Two new bispecific antibody treatments for relapsed or refractory multiple myeloma (RRMM) will soon be available to use for patients. Janssen’s Tecvayli (teclistamab-cqyv) has been granted accelerated approval by the Food and Drug Administration (FDA), while Pfizer’s elranatamab has been designated as a breakthrough therapy that will put the drug on a fast track for approval.
Bispecific antibodies work by attaching to T cells to enable them to attack cancer cells. They can work as more readily available alternatives to CAR-T treatments, or can act as a bridge to them.
Teclistamab-cqyv for Multiple Myeloma
Janssen’s Tecvayli, also known as teclistamab-cqyv, is a bispecific antibody given subcutaneously that was granted accelerated approval on October 25, 2022. The drug has been approved for use in RRMM patients who have previously received 4 or more prior lines of therapy that included a proteasome inhibitor, an immunomodulatory drug, and an anti-CD38 monoclonal antibody.
The Phase 2 MajesTEC-1 trial studied the effects of teclistamab in multiple myeloma patients who had previously received a median of 5 prior lines of therapy. A total of 157 patients were enrolled and received at least 1 dose of teclistamab, with 40 patients receiving a second phase 2 dose. The patients who received a phase 2 dose achieved a 65% overall response rate, and 58% of patients received a “very good” partial response or better.
The promising results of the MajesTEC-1 trial aided in teclistamab-cqyv’s accelerated approval by the FDA.
Elranatamab for Multiple Myeloma
Pfizer’s bispecific antibody elranatamab received its breakthrough status on November 3, 2022, which will speed up the drug’s approval process and may not require the drug to be tested in large clinical trials. Similar to teclistamab-cqyv, elranatamab is also given subcutaneously.
A press release from Pfizer stated that elranatamab works by binding to B-cell maturation antigens (BCMA), “which [are] highly expressed on the surface of multiple myeloma cells, and the CD3 receptor found on the surface of T-cells, bridging them together and activating the T-cells to kill the myeloma cells.
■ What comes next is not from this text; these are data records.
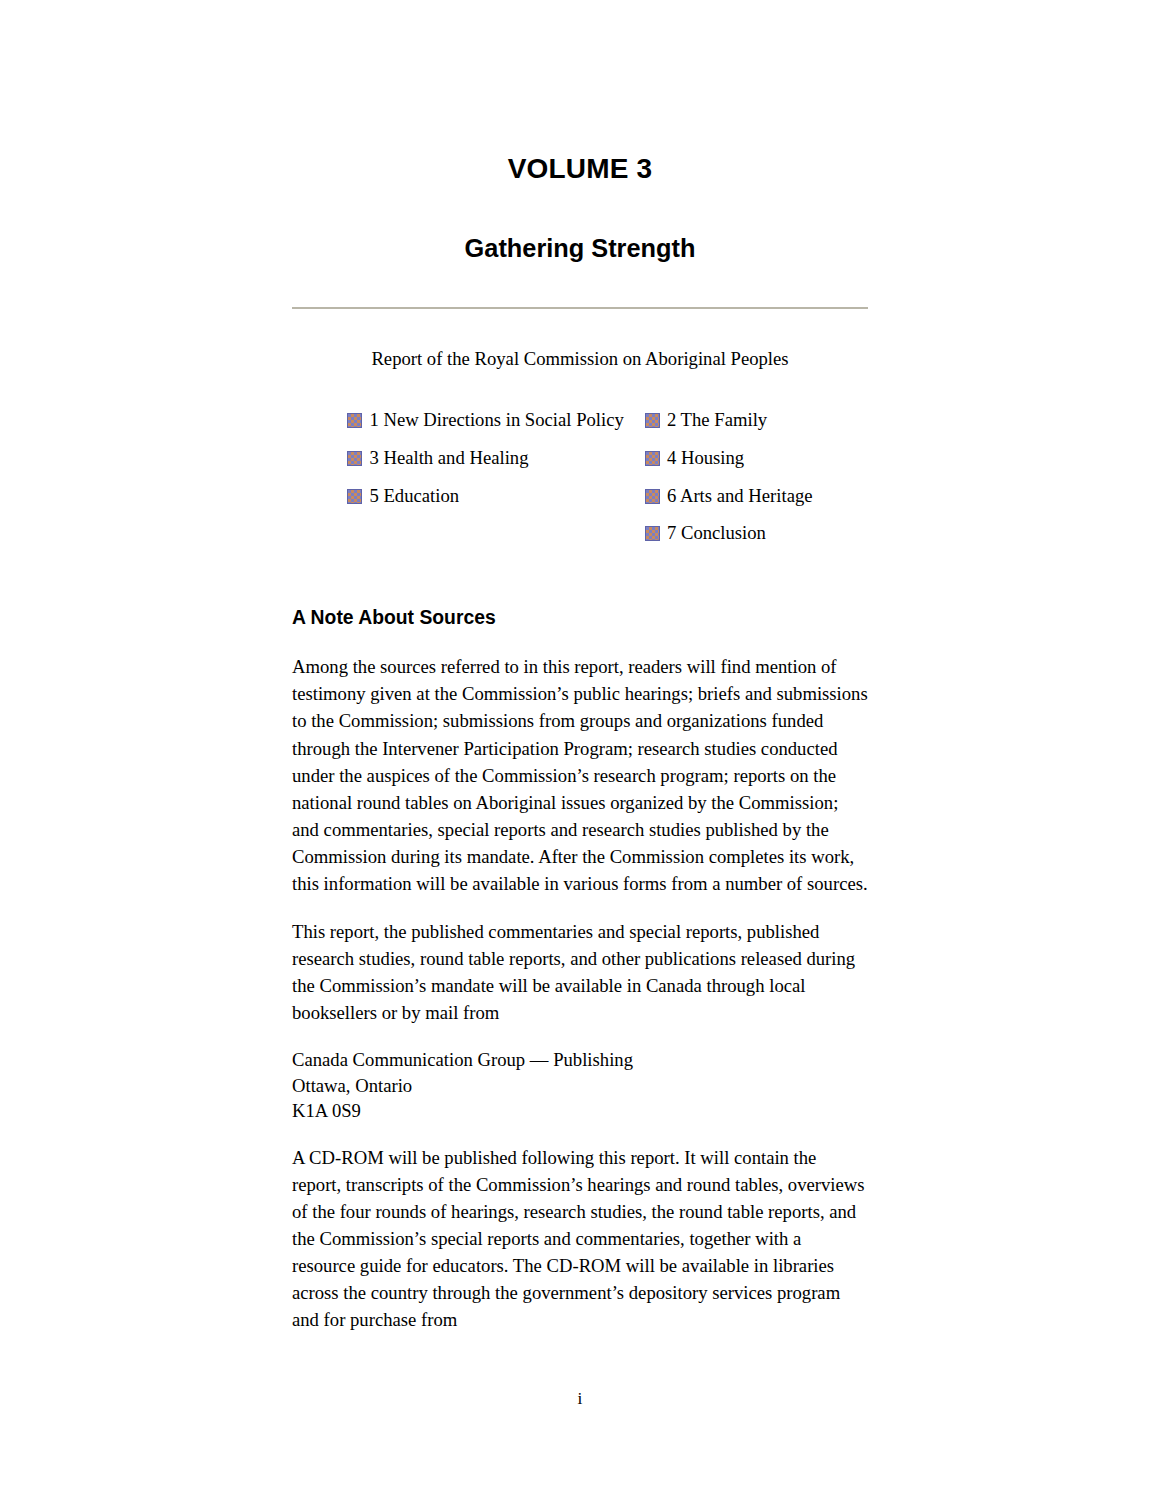VOLUME 3
Gathering Strength
Report of the Royal Commission on Aboriginal Peoples
| 1 New Directions in Social Policy | | 2 The Family |
| 3 Health and Healing | | 4 Housing |
| 5 Education | | 6 Arts and Heritage |
| | | 7 Conclusion |
A Note About Sources
Among the sources referred to in this report, readers will find mention of testimony given at the Commission’s public hearings; briefs and submissions to the Commission; submissions from groups and organizations funded through the Intervener Participation Program; research studies conducted under the auspices of the Commission’s research program; reports on the national round tables on Aboriginal issues organized by the Commission; and commentaries, special reports and research studies published by the Commission during its mandate. After the Commission completes its work, this information will be available in various forms from a number of sources.
This report, the published commentaries and special reports, published research studies, round table reports, and other publications released during the Commission’s mandate will be available in Canada through local booksellers or by mail from
Canada Communication Group — Publishing
Ottawa, Ontario
K1A 0S9
A CD-ROM will be published following this report. It will contain the report, transcripts of the Commission’s hearings and round tables, overviews of the four rounds of hearings, research studies, the round table reports, and the Commission’s special reports and commentaries, together with a resource guide for educators. The CD-ROM will be available in libraries across the country through the government’s depository services program and for purchase from
i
The binding affinity of elranatamab for BCMA and CD3 has been engineered to elicit potent T-cell mediated anti-myeloma activity.”
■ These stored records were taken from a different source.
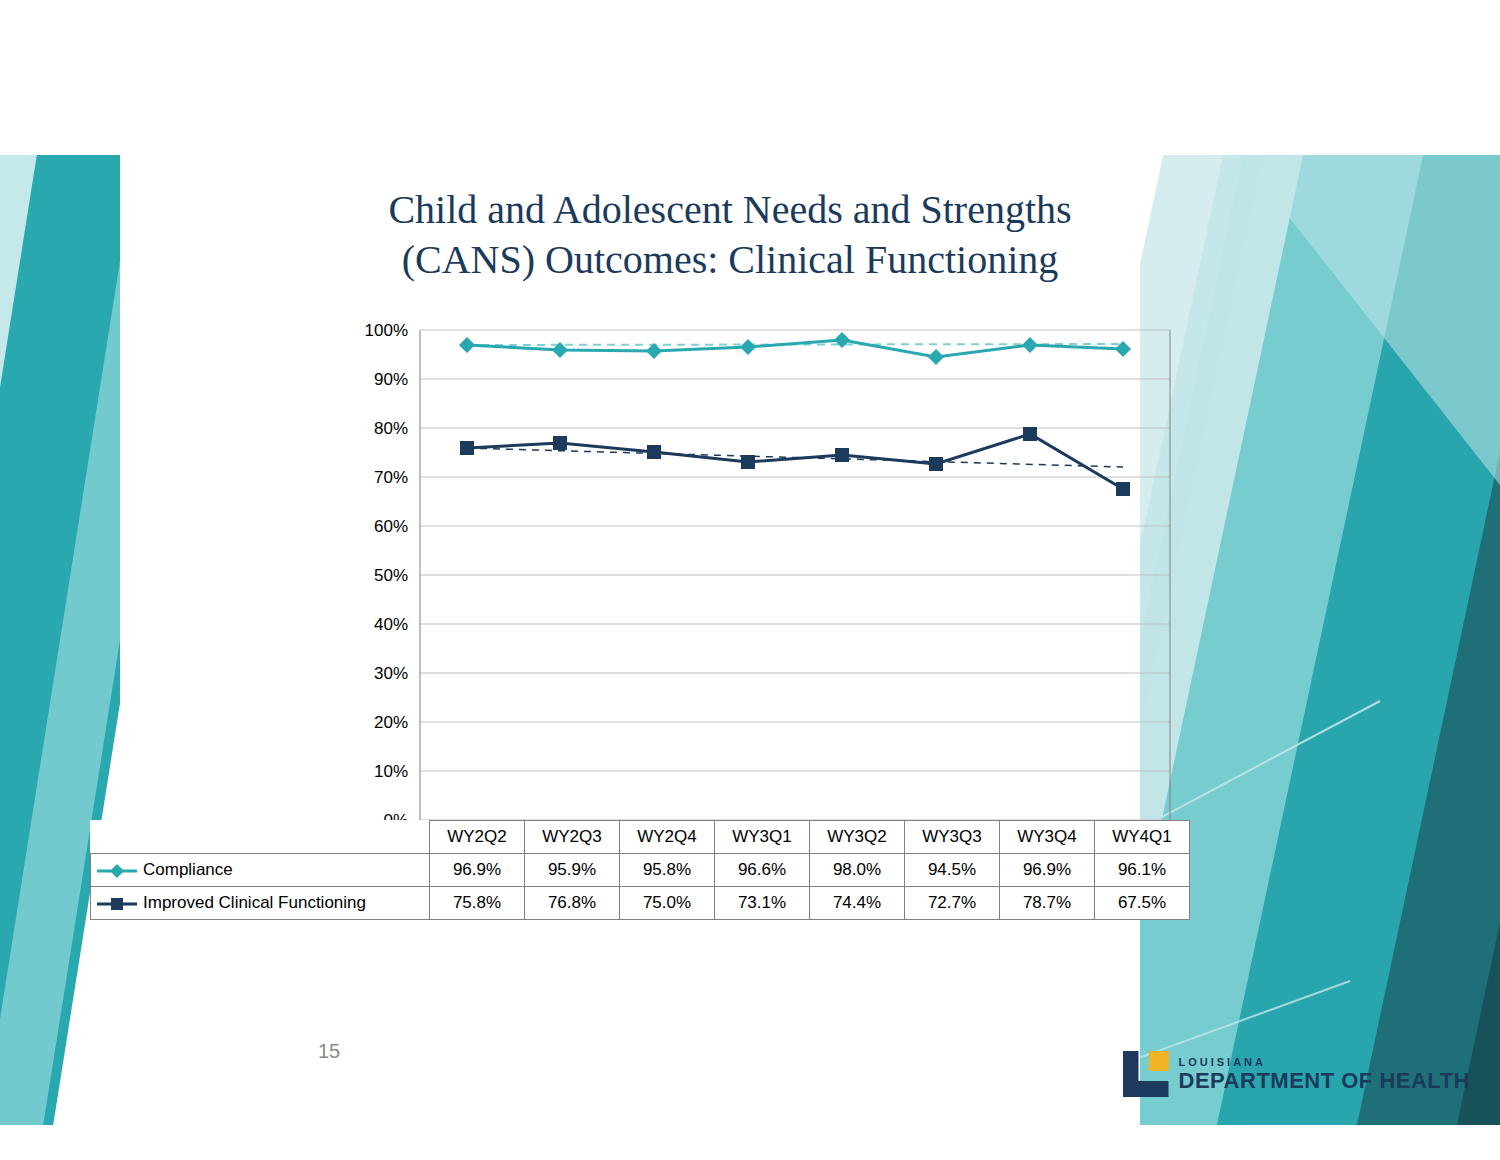Child and Adolescent Needs and Strengths
(CANS) Outcomes: Clinical Functioning
100% 90% 80% 70% 60% 50% 40% 30% 20% 10% 0%
| | WY2Q2 | WY2Q3 | WY2Q4 | WY3Q1 | WY3Q2 | WY3Q3 | WY3Q4 | WY4Q1 |
| --- | --- | --- | --- | --- | --- | --- | --- | --- |
| Compliance | 96.9% | 95.9% | 95.8% | 96.6% | 98.0% | 94.5% | 96.9% | 96.1% |
| Improved Clinical Functioning | 75.8% | 76.8% | 75.0% | 73.1% | 74.4% | 72.7% | 78.7% | 67.5% |
15
LOUISIANA
DEPARTMENT OF HEALTH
Positive results from the Phase 2 MagnetisMM-3 study led to the drug’s breakthrough designation. In the study, 94 patients were given 76 mg of elranatamab weekly with a 2-step-up priming dose regimen administered during the first week. At a median follow-up of 6.8 months, the drug was found to have a 61% overall response rate, and a 90.4% probability of maintaining a response for longer than 6 months. The dosage of 76 mg is also suggested to have a manageable safety profile in patients with triple-class refractory multiple myeloma.
Along with its breakthrough therapy designation, elranatamab has also been granted orphan drug designation by the FDA and the European Medicines Agency to treat multiple myeloma.